*Work to complete*
Give back exactly the first lines of the entries below, through the line with "middle pip: (910, 1001)".

[Source data]
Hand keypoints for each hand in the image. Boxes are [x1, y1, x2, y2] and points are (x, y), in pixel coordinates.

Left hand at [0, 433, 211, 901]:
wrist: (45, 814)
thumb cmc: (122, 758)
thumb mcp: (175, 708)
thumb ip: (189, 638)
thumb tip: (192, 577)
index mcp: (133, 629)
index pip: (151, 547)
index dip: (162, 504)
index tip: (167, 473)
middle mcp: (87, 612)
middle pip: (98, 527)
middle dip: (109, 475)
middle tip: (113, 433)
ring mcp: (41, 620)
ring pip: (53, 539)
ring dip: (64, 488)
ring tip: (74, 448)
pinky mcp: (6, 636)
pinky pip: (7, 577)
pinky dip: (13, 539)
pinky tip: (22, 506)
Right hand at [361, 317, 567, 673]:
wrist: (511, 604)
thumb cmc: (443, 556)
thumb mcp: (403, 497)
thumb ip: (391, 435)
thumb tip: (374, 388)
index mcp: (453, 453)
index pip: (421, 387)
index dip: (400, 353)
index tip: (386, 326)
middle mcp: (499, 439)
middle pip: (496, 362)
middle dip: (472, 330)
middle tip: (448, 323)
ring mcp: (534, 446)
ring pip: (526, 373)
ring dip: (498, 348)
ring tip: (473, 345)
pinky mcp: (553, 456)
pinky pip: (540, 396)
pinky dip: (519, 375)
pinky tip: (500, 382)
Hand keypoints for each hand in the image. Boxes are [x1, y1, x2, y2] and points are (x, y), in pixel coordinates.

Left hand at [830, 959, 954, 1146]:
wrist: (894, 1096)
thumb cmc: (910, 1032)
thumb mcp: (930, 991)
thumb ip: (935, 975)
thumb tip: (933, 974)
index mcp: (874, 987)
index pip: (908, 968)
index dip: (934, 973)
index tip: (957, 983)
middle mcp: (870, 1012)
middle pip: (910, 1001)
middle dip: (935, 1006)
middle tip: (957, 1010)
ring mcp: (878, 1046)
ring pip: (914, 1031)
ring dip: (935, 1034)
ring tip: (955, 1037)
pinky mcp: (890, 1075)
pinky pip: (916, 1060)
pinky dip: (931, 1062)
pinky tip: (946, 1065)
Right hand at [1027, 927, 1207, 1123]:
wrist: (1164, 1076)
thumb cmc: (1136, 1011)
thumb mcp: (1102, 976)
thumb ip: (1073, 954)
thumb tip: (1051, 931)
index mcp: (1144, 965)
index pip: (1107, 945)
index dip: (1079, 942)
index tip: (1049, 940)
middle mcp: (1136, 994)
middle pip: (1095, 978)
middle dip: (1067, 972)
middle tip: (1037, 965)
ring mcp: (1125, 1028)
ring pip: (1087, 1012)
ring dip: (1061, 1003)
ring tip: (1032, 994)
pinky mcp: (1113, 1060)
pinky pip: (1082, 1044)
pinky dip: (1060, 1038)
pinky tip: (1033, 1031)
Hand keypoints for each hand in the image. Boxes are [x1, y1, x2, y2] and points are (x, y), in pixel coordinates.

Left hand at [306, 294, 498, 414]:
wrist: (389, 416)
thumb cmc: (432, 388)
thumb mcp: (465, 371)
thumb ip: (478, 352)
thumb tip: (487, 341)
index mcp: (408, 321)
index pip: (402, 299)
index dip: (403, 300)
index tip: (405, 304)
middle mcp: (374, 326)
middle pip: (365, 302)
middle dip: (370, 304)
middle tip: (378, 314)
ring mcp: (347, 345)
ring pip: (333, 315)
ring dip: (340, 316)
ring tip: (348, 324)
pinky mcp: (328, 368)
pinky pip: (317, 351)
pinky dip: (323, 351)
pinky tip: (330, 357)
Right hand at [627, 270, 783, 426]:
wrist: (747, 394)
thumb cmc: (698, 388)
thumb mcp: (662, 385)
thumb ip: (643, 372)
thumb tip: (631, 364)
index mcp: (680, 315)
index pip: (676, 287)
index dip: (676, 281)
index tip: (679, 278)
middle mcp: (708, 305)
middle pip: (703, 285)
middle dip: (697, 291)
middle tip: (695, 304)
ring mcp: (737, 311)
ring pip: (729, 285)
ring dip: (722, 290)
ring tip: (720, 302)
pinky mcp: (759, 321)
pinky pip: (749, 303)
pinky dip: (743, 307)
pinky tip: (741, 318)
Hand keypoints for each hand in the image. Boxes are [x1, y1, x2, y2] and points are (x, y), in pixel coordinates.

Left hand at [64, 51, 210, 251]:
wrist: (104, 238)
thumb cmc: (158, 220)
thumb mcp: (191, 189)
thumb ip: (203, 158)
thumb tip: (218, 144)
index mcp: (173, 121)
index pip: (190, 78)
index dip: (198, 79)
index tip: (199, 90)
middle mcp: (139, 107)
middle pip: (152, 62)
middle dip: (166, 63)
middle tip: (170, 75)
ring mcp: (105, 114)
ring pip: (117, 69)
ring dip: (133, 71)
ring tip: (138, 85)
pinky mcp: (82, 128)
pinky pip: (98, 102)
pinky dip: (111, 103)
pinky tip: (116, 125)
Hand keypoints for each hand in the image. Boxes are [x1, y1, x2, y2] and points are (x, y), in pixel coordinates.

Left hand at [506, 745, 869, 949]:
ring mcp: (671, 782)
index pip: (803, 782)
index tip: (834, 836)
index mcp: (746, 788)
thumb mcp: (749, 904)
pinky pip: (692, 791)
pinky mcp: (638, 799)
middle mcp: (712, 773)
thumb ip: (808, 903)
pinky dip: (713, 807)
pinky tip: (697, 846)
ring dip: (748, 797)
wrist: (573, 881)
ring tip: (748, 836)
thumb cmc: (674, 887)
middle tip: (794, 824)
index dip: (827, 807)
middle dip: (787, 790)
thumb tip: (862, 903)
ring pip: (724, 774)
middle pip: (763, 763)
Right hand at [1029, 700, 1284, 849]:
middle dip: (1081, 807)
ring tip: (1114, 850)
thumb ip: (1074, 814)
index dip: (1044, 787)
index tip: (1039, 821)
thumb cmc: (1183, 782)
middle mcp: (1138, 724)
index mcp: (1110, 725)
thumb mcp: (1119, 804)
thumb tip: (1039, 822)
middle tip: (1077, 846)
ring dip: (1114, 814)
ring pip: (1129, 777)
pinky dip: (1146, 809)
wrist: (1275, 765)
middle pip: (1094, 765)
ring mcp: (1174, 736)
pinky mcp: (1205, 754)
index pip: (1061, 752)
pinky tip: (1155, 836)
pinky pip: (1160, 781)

*Solution to this exercise*
Hand keypoints for each hand in the image. Boxes are [x1, y1, x2, y2] and points are (x, y), in pixel coordinates.

Left hand at [0, 433, 211, 901]:
wrist: (45, 814)
thumb cmc: (122, 758)
thumb mcp: (175, 708)
thumb ip: (189, 638)
thumb tip: (192, 577)
index mcp: (133, 629)
index pip: (151, 547)
index dip: (162, 504)
index tip: (167, 473)
middle mcp: (87, 612)
middle pip: (98, 527)
middle dip: (109, 475)
middle tip: (113, 433)
ring mcp: (41, 620)
ring pip: (53, 539)
ring dip: (64, 488)
ring tip: (74, 448)
pinky mcp: (6, 636)
pinky pip: (7, 577)
pinky dip: (13, 539)
pinky tip: (22, 506)
Right hand at [361, 317, 567, 673]:
wrist: (511, 604)
thumb cmc: (443, 556)
thumb mcp: (403, 497)
thumb ip: (391, 435)
thumb tip: (374, 388)
index mcp: (453, 453)
index pip: (421, 387)
index dip: (400, 353)
index tip: (386, 326)
middle mcp: (499, 439)
middle pip: (496, 362)
middle dip: (472, 330)
middle tip: (448, 323)
ring mcp: (534, 446)
ring pip: (526, 373)
ring dip: (498, 348)
ring tip: (473, 345)
pinky mcp: (553, 456)
pinky pip: (540, 396)
pinky dip: (519, 375)
pinky tip: (500, 382)
Hand keypoints for each hand in the image. Boxes are [x1, y1, x2, y2] and points are (x, y), in pixel coordinates.

Left hand at [830, 959, 954, 1146]:
wrist: (894, 1096)
thumb cmc: (910, 1032)
thumb mcp: (930, 991)
thumb ip: (935, 975)
thumb tip: (933, 974)
index mcp: (874, 987)
index pip: (908, 968)
index dip: (934, 973)
index tip: (957, 983)
middle mcp: (870, 1012)
middle pip: (910, 1001)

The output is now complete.